Packed away in my attic in a box in a box in a box lies a Christmas ornament I received as a very little girl. I cannot remember a year it didn’t hang somewhere on my family’s tree. The spun sugar globe, adorned with a red ribbon, has a clear plastic window that allows you to peek inside at the miniature snow scene within.
When viewed from a distance, it invokes nostalgia. When seen up close it invokes the sense that its halcyon days are well past. The cheap, overly bright ribbon is threadbare and frayed, its ability to support the weight of the ornament questionable. The back looks as if it has been misshapen by the years in the box. But no. It is flat because I used to sneak quietly, when no one was looking, and lick it, my soft child’s tongue insistently rasping the sugar, wearing it down layer by molecular layer.

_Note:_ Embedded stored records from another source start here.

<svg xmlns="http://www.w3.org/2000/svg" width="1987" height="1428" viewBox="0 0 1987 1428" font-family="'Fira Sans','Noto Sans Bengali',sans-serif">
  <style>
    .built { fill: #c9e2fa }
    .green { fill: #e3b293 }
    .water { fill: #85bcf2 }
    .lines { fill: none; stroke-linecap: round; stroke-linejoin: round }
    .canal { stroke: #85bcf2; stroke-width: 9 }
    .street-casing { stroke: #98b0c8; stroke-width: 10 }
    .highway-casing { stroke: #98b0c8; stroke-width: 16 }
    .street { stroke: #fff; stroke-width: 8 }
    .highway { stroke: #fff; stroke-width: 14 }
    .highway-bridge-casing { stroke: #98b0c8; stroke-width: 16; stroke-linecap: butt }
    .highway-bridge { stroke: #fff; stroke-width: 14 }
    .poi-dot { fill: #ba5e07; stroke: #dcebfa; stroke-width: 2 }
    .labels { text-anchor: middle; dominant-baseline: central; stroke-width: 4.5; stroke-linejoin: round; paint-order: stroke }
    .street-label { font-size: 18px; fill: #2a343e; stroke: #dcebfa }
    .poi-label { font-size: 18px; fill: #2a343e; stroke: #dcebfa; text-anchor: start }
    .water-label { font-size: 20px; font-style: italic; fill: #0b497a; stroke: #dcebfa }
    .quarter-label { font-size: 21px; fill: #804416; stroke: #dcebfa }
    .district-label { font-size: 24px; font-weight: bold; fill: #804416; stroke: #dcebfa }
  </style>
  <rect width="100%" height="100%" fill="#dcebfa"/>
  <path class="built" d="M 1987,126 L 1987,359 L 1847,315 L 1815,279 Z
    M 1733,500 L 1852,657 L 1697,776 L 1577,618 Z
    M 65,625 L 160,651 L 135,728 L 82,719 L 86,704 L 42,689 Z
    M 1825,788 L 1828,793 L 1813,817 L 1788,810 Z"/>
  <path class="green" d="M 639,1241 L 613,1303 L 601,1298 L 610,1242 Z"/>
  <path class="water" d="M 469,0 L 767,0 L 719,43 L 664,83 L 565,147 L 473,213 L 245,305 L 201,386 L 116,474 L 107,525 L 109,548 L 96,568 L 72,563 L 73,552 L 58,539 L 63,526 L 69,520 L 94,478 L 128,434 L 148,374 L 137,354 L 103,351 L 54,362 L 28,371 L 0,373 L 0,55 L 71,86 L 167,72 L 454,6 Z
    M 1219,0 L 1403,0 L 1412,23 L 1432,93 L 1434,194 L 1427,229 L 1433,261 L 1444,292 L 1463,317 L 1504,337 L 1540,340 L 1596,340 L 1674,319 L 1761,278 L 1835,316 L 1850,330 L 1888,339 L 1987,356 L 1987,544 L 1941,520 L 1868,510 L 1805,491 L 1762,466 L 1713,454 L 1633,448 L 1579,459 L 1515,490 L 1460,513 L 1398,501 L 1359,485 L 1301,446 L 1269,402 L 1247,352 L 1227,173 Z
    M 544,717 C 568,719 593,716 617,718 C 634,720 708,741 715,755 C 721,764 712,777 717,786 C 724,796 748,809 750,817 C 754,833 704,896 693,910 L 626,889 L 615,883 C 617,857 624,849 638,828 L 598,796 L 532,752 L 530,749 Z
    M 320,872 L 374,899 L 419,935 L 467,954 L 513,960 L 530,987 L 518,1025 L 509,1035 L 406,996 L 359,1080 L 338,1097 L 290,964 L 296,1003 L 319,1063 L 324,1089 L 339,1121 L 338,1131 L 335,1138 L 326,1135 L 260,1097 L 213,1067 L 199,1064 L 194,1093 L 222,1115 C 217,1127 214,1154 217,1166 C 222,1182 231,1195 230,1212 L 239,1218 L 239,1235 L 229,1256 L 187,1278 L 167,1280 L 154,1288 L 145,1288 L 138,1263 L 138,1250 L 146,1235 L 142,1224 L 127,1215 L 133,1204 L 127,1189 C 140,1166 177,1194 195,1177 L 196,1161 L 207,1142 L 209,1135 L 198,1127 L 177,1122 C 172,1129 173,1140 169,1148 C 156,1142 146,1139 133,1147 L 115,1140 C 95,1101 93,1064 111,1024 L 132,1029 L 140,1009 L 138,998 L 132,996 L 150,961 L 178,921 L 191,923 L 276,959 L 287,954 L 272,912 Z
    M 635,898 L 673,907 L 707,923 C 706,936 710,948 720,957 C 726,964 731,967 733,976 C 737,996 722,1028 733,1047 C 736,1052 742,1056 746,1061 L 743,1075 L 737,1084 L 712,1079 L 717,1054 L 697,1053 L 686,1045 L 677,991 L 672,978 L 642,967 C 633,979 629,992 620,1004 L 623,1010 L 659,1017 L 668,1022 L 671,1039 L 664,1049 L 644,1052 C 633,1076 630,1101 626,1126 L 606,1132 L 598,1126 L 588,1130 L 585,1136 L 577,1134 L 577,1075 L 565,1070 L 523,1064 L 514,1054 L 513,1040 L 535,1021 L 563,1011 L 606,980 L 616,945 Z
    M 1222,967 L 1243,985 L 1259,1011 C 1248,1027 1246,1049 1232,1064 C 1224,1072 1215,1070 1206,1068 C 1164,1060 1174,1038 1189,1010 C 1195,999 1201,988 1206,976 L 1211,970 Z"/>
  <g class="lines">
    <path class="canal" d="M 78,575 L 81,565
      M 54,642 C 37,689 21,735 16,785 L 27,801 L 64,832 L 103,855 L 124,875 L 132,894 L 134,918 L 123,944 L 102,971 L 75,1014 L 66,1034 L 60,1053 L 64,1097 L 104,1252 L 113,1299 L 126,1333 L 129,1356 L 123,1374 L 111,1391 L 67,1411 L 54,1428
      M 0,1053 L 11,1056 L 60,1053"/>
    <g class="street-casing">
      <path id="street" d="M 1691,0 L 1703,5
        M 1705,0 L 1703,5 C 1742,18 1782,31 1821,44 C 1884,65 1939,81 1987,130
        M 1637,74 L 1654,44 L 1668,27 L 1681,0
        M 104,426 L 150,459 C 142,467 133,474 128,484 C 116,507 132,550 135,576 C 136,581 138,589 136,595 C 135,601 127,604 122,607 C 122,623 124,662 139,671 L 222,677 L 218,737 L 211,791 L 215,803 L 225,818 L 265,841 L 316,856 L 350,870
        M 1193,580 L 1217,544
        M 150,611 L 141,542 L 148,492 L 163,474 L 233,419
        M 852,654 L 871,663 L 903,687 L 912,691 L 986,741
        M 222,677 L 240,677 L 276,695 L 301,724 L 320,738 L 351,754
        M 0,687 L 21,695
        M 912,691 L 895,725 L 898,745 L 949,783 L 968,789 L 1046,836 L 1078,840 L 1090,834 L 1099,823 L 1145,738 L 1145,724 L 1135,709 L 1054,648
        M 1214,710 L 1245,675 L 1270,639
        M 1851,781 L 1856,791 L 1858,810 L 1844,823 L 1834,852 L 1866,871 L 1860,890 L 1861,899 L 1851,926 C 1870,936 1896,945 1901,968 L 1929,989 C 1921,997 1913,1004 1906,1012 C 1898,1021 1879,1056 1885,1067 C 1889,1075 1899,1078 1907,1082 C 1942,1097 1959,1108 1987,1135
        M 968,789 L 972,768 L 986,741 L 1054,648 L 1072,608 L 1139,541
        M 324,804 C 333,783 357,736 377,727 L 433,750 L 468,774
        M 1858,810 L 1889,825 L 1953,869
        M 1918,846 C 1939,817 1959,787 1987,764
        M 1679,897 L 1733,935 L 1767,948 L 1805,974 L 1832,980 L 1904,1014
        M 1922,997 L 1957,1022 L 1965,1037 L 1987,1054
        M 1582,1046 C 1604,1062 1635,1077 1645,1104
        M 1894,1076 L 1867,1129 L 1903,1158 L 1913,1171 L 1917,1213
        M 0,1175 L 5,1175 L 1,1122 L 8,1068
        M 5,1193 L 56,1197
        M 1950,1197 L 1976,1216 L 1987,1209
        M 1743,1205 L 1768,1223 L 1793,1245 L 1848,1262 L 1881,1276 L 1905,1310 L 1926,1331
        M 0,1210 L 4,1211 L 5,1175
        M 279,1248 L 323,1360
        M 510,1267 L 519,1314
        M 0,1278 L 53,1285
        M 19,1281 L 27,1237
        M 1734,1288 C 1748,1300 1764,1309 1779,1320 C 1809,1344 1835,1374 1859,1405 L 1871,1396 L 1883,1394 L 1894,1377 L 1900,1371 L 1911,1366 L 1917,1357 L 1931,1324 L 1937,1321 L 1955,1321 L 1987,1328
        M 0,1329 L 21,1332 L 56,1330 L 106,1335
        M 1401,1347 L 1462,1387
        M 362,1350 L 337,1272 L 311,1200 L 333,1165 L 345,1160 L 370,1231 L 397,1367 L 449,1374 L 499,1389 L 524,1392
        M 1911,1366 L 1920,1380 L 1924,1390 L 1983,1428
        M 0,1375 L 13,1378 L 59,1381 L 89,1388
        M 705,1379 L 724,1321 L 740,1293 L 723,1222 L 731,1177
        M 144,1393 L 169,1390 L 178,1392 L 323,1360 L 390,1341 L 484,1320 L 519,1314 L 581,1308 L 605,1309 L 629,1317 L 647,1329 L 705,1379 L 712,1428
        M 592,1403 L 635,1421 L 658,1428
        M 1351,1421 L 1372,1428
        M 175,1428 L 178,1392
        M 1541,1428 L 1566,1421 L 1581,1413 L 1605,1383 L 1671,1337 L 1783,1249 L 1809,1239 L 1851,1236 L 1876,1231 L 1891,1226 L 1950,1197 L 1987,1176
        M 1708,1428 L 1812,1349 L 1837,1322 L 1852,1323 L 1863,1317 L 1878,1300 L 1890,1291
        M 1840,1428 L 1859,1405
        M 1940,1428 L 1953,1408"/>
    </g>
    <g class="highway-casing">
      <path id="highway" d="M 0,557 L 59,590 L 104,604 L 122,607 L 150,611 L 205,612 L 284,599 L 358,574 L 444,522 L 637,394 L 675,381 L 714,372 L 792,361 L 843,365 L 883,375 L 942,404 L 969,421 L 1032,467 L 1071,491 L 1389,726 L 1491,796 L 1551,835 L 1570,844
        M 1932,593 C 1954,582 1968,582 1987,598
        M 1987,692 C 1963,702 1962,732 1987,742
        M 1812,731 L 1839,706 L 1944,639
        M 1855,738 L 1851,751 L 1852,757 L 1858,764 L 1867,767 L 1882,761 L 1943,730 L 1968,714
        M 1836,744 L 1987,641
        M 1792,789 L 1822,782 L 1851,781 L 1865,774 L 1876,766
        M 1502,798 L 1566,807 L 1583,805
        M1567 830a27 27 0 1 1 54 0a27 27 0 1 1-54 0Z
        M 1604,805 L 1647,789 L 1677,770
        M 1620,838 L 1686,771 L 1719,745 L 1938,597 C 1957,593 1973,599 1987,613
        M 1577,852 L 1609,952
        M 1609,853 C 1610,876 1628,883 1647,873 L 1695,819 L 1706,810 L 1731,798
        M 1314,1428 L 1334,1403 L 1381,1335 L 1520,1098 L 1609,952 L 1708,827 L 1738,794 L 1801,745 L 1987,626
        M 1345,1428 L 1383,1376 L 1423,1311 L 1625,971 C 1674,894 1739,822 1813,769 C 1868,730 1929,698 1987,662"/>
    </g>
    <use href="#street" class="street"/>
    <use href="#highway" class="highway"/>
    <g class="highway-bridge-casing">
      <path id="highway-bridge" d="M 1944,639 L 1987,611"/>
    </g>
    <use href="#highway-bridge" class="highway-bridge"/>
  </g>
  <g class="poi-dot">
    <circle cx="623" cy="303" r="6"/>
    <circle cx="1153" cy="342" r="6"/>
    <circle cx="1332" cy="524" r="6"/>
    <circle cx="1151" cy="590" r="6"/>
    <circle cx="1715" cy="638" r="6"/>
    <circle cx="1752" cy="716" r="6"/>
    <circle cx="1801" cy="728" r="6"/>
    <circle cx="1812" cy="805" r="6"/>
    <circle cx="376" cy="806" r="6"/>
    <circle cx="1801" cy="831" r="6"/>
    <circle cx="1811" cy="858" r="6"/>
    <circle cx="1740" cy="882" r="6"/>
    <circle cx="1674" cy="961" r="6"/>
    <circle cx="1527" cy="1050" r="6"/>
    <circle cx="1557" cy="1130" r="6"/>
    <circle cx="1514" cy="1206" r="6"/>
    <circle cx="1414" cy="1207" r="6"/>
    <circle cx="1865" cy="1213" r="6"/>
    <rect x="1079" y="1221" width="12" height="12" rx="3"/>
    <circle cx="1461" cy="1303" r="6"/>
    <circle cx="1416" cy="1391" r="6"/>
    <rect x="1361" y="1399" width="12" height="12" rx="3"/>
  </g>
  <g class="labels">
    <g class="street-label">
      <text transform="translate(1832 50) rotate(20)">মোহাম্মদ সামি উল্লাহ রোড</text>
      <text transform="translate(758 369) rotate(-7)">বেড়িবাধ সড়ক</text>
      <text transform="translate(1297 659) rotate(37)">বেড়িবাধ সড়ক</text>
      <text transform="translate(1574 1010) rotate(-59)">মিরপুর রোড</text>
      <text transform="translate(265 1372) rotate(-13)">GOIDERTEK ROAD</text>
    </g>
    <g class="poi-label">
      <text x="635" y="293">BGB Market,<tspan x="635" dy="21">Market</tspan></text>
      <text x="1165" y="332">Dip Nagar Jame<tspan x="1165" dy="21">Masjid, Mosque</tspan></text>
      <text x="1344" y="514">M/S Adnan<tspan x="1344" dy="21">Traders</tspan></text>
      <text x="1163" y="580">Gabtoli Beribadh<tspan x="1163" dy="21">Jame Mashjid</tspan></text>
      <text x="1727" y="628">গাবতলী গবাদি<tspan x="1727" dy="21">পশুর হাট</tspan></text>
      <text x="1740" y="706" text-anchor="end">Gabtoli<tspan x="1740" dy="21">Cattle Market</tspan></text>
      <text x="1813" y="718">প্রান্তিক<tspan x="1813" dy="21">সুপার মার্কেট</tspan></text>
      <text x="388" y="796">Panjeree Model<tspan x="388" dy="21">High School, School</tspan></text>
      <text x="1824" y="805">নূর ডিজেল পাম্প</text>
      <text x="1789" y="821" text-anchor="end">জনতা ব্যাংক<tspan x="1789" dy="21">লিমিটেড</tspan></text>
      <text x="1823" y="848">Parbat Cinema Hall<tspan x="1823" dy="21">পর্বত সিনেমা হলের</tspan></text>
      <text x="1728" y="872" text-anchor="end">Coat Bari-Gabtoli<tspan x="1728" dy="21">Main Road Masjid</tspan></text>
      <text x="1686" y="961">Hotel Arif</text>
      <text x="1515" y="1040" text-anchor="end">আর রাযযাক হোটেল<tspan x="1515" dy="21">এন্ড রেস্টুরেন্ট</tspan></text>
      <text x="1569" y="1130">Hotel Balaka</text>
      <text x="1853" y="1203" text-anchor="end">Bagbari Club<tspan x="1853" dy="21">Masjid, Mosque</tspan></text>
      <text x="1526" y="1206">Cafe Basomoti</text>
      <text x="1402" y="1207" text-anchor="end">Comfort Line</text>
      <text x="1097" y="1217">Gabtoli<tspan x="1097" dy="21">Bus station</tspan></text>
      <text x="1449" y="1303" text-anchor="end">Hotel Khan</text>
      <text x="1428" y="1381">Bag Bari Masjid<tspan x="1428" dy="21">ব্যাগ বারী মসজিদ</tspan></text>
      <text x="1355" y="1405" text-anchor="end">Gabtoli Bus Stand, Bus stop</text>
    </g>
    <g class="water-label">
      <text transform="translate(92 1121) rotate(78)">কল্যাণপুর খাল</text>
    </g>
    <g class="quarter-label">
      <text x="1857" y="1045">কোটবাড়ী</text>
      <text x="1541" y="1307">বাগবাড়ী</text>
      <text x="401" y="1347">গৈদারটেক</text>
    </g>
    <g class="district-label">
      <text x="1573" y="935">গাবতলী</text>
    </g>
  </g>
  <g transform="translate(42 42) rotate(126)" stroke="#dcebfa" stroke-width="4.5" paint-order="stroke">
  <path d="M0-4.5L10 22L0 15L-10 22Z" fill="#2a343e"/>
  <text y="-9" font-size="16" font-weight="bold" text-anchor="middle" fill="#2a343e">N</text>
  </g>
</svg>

Its appearance is ratty enough and I recall its lure vividly enough that it has not graced our tree since we’ve have children old enough to be able to hear the siren call of sugar. But as the season approaches, I think about all that I saw when I peered inside; as the little girl I once was, the young woman I became, the adolescent I thankfully left behind.
What image does your child see when they peer inside their own personal globes? What collections, physical or emotional, do we curate for our children? Are they the smart one? Athletic one? Artistic one? Clumsy one? What messages do they gather from us and store in the attics of their minds, to be replayed and reinforced year after year?
Our tree is bedecked with angels and santas, as each year our children receive a new ornament to add to their burgeoning collections. Eleanor accrues angels, and I wonder, do we adequately acknowledge her devilish grins? Cole’s assembly of santas imply being jolly and good, does he know we love his Evel Knievel side, too?
As we rush into a season of copious buying and generous giving and boisterous celebrating, we need to remember the contributions we make to the treasury of children’s hearts. Taking quiet, small moments not to do anything, but to simply be with our children, to call to the collection of their whole selves. What will you say? Keep me posted.